Eu não invisto tudo, mas lucro tudo

Sempre que tentamos fazer uma coisa com N dimensões caber em um universo com N-1 dimensões, algo se perde no meio do caminho.

Compartilhe:
Eu não invisto tudo, mas lucro tudo

Picasso não estava mais em início de carreira, mas também não era ainda uma unanimidade. Habitava o longo intervalo, às vezes infinito, entre esses dois mundos.

Um crítico de arte veio então provocá-lo. É o que eles fazem.

Não sei exatamente como foi esse diálogo, mas não importa tanto, como ficará claro a seguir.

Tento acreditar que foi mais ou menos assim:

Crítico: Meu caro, se você deseja ser reconhecido um dia como um verdadeiro artista de ponta – e eu tenho certeza que deseja isso -, precisa urgentemente voltar a retratar as coisas da forma que elas realmente são.

Picasso: Do que você está falando? Não tenho certeza alguma sobre como as coisas REALMENTE são.

Crítico: Não seja tolo. Veja, por exemplo, esta foto da minha linda esposa; é assim que ela é, inquestionavelmente; na foto, não há margem para interpretações.

Picasso: Com todo o respeito, sua esposa me parece retangular, plana, excessivamente bidimensional para ter se casado com alguém tão tridimensional quanto você.

Gosto de me lembrar dessa conversa, se é que ela REALMENTE existiu.

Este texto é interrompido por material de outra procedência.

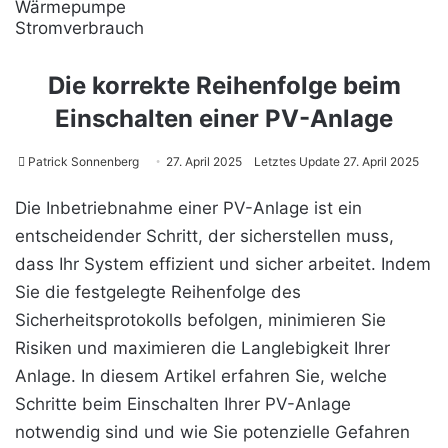
Wärmepumpe
Stromverbrauch
Die korrekte Reihenfolge beim
Einschalten einer PV-Anlage
Patrick Sonnenberg
27. April 2025
Letztes Update 27. April 2025
Die Inbetriebnahme einer PV-Anlage ist ein
entscheidender Schritt, der sicherstellen muss,
dass Ihr System effizient und sicher arbeitet. Indem
Sie die festgelegte Reihenfolge des
Sicherheitsprotokolls befolgen, minimieren Sie
Risiken und maximieren die Langlebigkeit Ihrer
Anlage. In diesem Artikel erfahren Sie, welche
Schritte beim Einschalten Ihrer PV-Anlage
notwendig sind und wie Sie potenzielle Gefahren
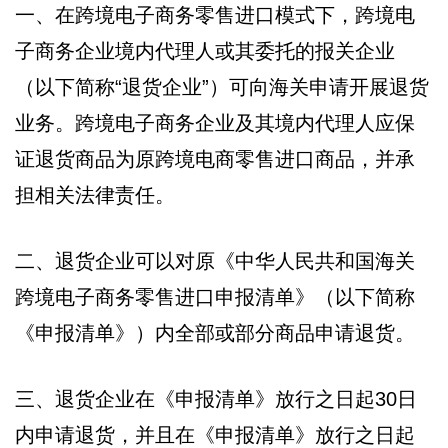
一、在跨境电子商务零售进口模式下，跨境电
子商务企业境内代理人或其委托的报关企业
（以下简称“退货企业”）可向海关申请开展退货
业务。跨境电子商务企业及其境内代理人应保
证退货商品为原跨境电商零售进口商品，并承
担相关法律责任。
二、退货企业可以对原《中华人民共和国海关
跨境电子商务零售进口申报清单》（以下简称
《申报清单》）内全部或部分商品申请退货。
三、退货企业在《申报清单》放行之日起30日
内申请退货，并且在《申报清单》放行之日起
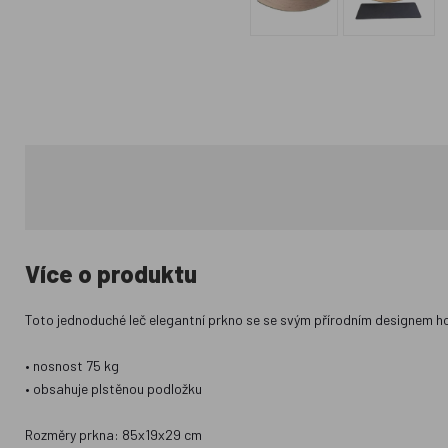
Více o produktu
Toto jednoduché leč elegantní prkno se se svým přírodním designem ho
• nosnost 75 kg
• obsahuje plstěnou podložku
Rozměry prkna: 85x19x29 cm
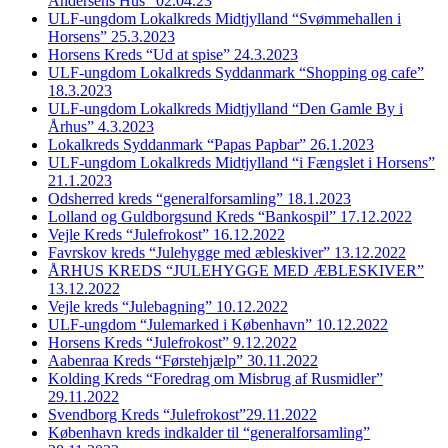
Andersens Hus” 02.04.23
ULF-ungdom Lokalkreds Midtjylland “Svømmehallen i
Horsens” 25.3.2023
Horsens Kreds “Ud at spise” 24.3.2023
ULF-ungdom Lokalkreds Syddanmark “Shopping og cafe”
18.3.2023
ULF-ungdom Lokalkreds Midtjylland “Den Gamle By i
Århus” 4.3.2023
Lokalkreds Syddanmark “Papas Papbar” 26.1.2023
ULF-ungdom Lokalkreds Midtjylland “i Fængslet i Horsens”
21.1.2023
Odsherred kreds “generalforsamling” 18.1.2023
Lolland og Guldborgsund Kreds “Bankospil” 17.12.2022
Vejle Kreds “Julefrokost” 16.12.2022
Favrskov kreds “Julehygge med æbleskiver” 13.12.2022
ÅRHUS KREDS “JULEHYGGE MED ÆBLESKIVER”
13.12.2022
Vejle kreds “Julebagning” 10.12.2022
ULF-ungdom “Julemarked i København” 10.12.2022
Horsens Kreds “Julefrokost” 9.12.2022
Aabenraa Kreds “Førstehjælp” 30.11.2022
Kolding Kreds “Foredrag om Misbrug af Rusmidler”
29.11.2022
Svendborg Kreds “Julefrokost”29.11.2022
København kreds indkalder til “generalforsamling”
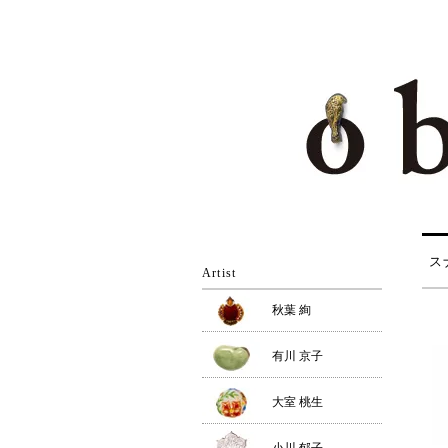
ス
Artist
秋葉 絢
有川 京子
大室 桃生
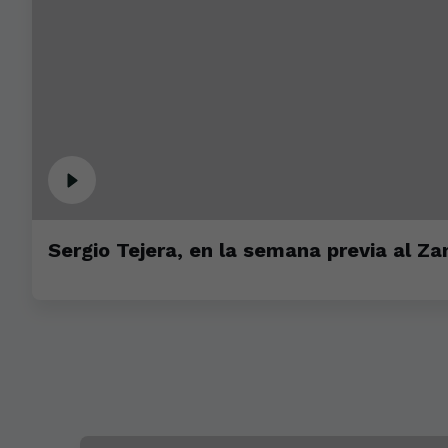
Sergio Tejera, en la semana previa al Z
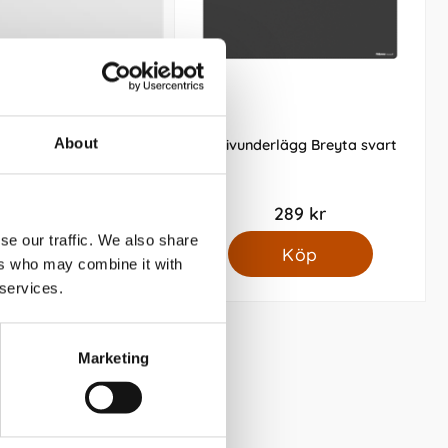
About
erlägg Blomster med
Skrivunderlägg Breyta svart
ender för 2026
169 kr
289 kr
se our traffic. We also share
Köp
Köp
ers who may combine it with
 services.
Marketing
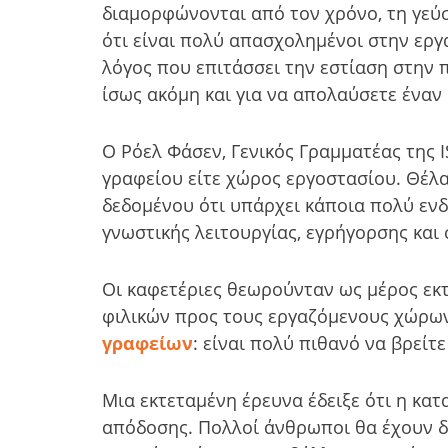
διαμορφώνονται από τον χρόνο, τη γεύσ
ότι είναι πολύ απασχολημένοι στην εργα
λόγος που επιτάσσει την εστίαση στην 
ίσως ακόμη και για να απολαύσετε έναν
Ο Ρόελ Φάσεν, Γενικός Γραμματέας της I
γραφείου είτε χώρος εργοστασίου. Θέλα
δεδομένου ότι υπάρχει κάποια πολύ ενδ
γνωστικής λειτουργίας, εγρήγορσης και
Οι καφετέριες θεωρούνταν ως μέρος εκτ
φιλικών προς τους εργαζόμενους χώρων
γραφείων
: είναι πολύ πιθανό να βρεί
Μια εκτεταμένη έρευνα έδειξε ότι η κα
απόδοσης. Πολλοί άνθρωποι θα έχουν δ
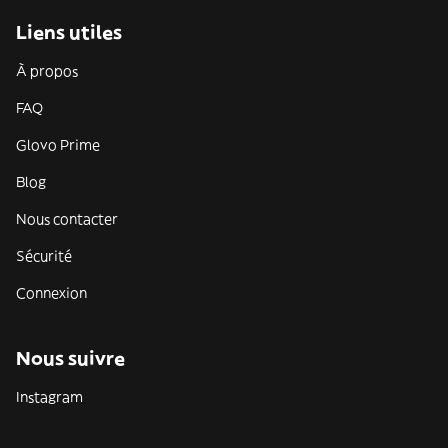
Liens utiles
À propos
FAQ
Glovo Prime
Blog
Nous contacter
Sécurité
Connexion
Nous suivre
Instagram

Lembro-me dela quando ouço algum financista coxinha argumentando que ações são empresas e empresas são, portanto, ações.

Ou que títulos soberanos são países, e países são títulos soberanos.

Ou que fundos imobiliários são imóveis, e imóveis são fundos imobiliários.

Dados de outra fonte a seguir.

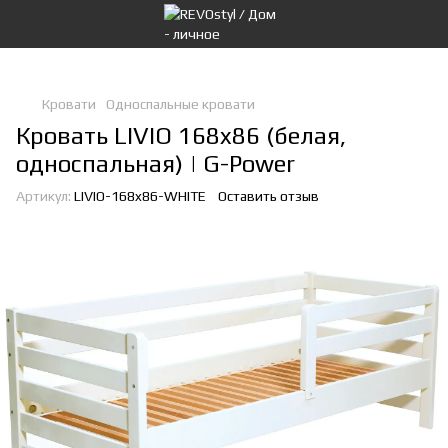
Кровати
Односпальные кровати
Кровать LIVIO 168x86 (белая,
односпальная) | G-Power
Артикул:
LIVIO-168x86-WHITE
Оставить отзыв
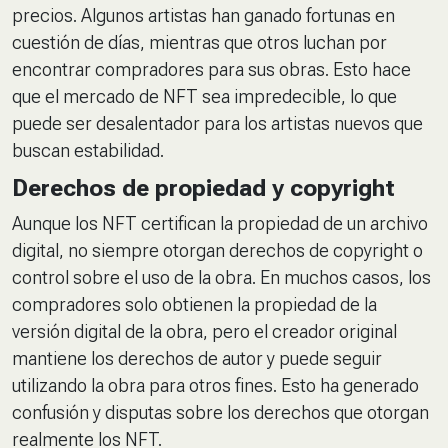
precios. Algunos artistas han ganado fortunas en
cuestión de días, mientras que otros luchan por
encontrar compradores para sus obras. Esto hace
que el mercado de NFT sea impredecible, lo que
puede ser desalentador para los artistas nuevos que
buscan estabilidad.
Derechos de propiedad y copyright
Aunque los NFT certifican la propiedad de un archivo
digital, no siempre otorgan derechos de copyright o
control sobre el uso de la obra. En muchos casos, los
compradores solo obtienen la propiedad de la
versión digital de la obra, pero el creador original
mantiene los derechos de autor y puede seguir
utilizando la obra para otros fines. Esto ha generado
confusión y disputas sobre los derechos que otorgan
realmente los NFT.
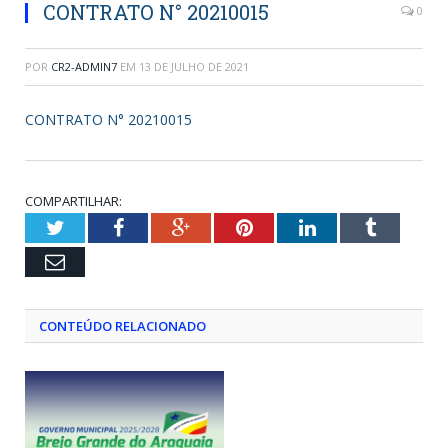
CONTRATO N° 20210015
0
POR
CR2-ADMIN7
EM
13 DE JULHO DE 2021
CONTRATO N° 20210015
COMPARTILHAR:
Twitter
Facebook
Google+
Pinterest
LinkedIn
Tumblr
Email
CONTEÚDO RELACIONADO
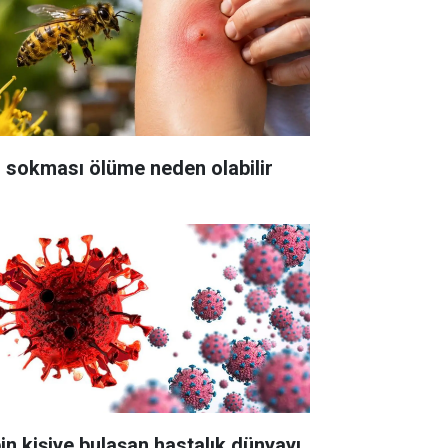
ı sokması ölüme neden olabilir
bin kişiye bulaşan hastalık dünyayı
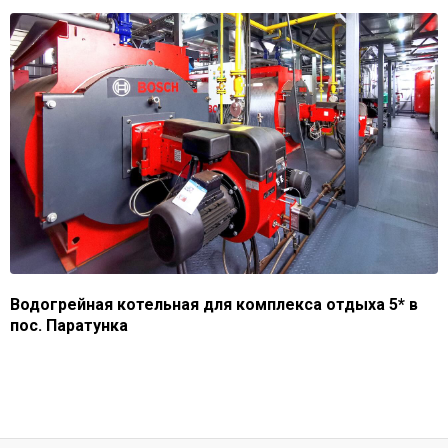
Водогрейная котельная для комплекса отдыха 5* в
пос. Паратунка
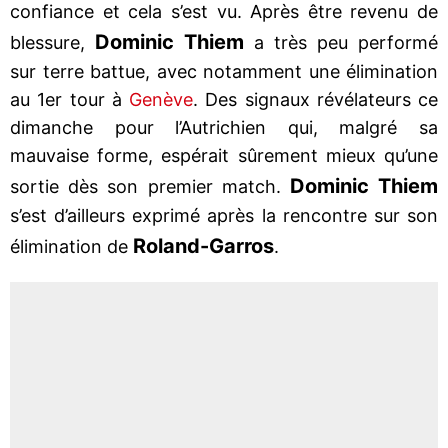
confiance et cela s’est vu. Après être revenu de
Dominic Thiem
blessure,
a très peu performé
sur terre battue, avec notamment une élimination
au 1er tour à
Genève
. Des signaux révélateurs ce
dimanche pour l’Autrichien qui, malgré sa
mauvaise forme, espérait sûrement mieux qu’une
Dominic Thiem
sortie dès son premier match.
s’est d’ailleurs exprimé après la rencontre sur son
Roland-Garros
élimination de
.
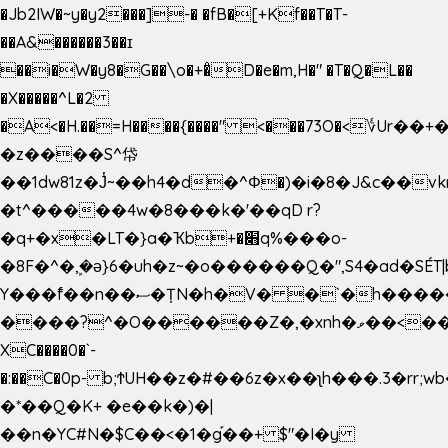
�Jb2IW�~y�y2���]-� �fB�[+Kf��T�T-
��A&������3��ɪ
��i�W�y8�G��\o�+�̊D�e�m,H�" �T�Q�L��
�X�����^L�2
�A<�H.��=H����{����" <���73O�<؇Ur�
�z����S^帒
��1dw81z�J̔~��h4�d�
^Φ�)�i�8�J&c��v
�t^�����4w�8���k�'��qD r?
�q+�x�LT�}a�Ҡb+�׋q%���o-
�8F�^�ܾ,�ә}6�uh�z~�o������Q�",S4�ad�SÉT|b
Y���f̄��n��ސ�ȚN�h�V� �`�h�����|
����?^�O������Z�,�xnh�ވ��<���u4Ɠ��+�
XC����0�`-
�:��C�0p- b;ϮUH��z�#��6z�x��ʅh���.3�rr
�*��Q�K+ �e��k�)�|
��n�YC#N�$C��<�1�g֡��+ $"�I�y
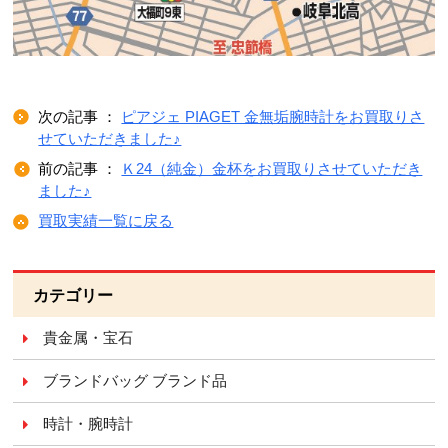
次の記事 ：
ピアジェ PIAGET 金無垢腕時計をお買取りさ
せていただきました♪
前の記事 ：
Ｋ24（純金）金杯をお買取りさせていただき
ました♪
買取実績一覧に戻る
カテゴリー
貴金属・宝石
ブランドバッグ ブランド品
時計・腕時計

Empresas, países e imóveis são todos tridimensionais.

Ações, títulos de dívida e FIIs, por sua vez, têm no máximo duas dimensões: a do valor intrínseco e a do valor extrínseco. Ou se está dentro deles, ou se está fora.

Cabe um pouco de álgebra linear aqui, se é que eu me recordo das aulas.

Sempre que tentamos fazer uma coisa com N dimensões caber em um universo com N-1 dimensões, algo se perde no meio do caminho.

Desculpe, eu não sei onde foi parar esse pedaço que se perde, talvez seja possível resgatá-lo de alguma forma.

Desconfio que é esse resgate que os investidores chamam tecnicamente de “dividendos” ou “ganho de capital”.

A cada vez que investimos, é como se reclamássemos: “quero de volta aquilo que perdi prontamente ao comprar uma ação achando que estava comprando uma empresa”.

Aquilo é o lucro.

Quando você lucra numa aplicação, você não está ganhando nada a mais. Está apenas recompondo dimensões, mesmo que não tenha certeza alguma sobre de onde aquele lucro REALMENTE veio.

Quando você perde dinheiro numa aplicação, você casa com uma foto, faz amor com uma foto, tem filhos com uma foto que cabe no seu bolso, rasgado.

Todos começamos a investir perdendo alguma coisa, e alguns de nós têm a sorte de reencontrá-la.